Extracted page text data
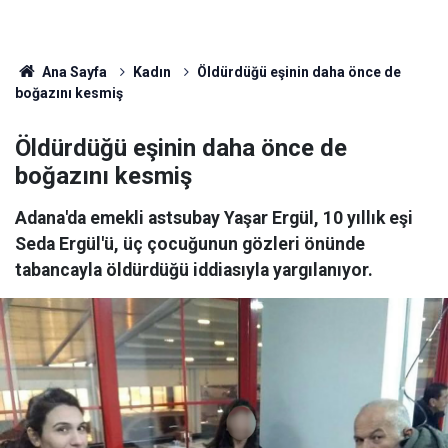
Ana Sayfa
Kadın
Öldürdüğü eşinin daha önce de
boğazını kesmiş
Öldürdüğü eşinin daha önce de
boğazını kesmiş
Adana'da emekli astsubay Yaşar Ergül, 10 yıllık eşi
Seda Ergül'ü, üç çocuğunun gözleri önünde
tabancayla öldürdüğü iddiasıyla yargılanıyor.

__Task prompt__. Would you transcribe all of the data exactly, omitting any pictures?

__Response to the exercise__.
Ana Sayfa
Kadın
Öldürdüğü eşinin daha önce de
boğazını kesmiş
Öldürdüğü eşinin daha önce de
boğazını kesmiş
Adana'da emekli astsubay Yaşar Ergül, 10 yıllık eşi
Seda Ergül'ü, üç çocuğunun gözleri önünde
tabancayla öldürdüğü iddiasıyla yargılanıyor.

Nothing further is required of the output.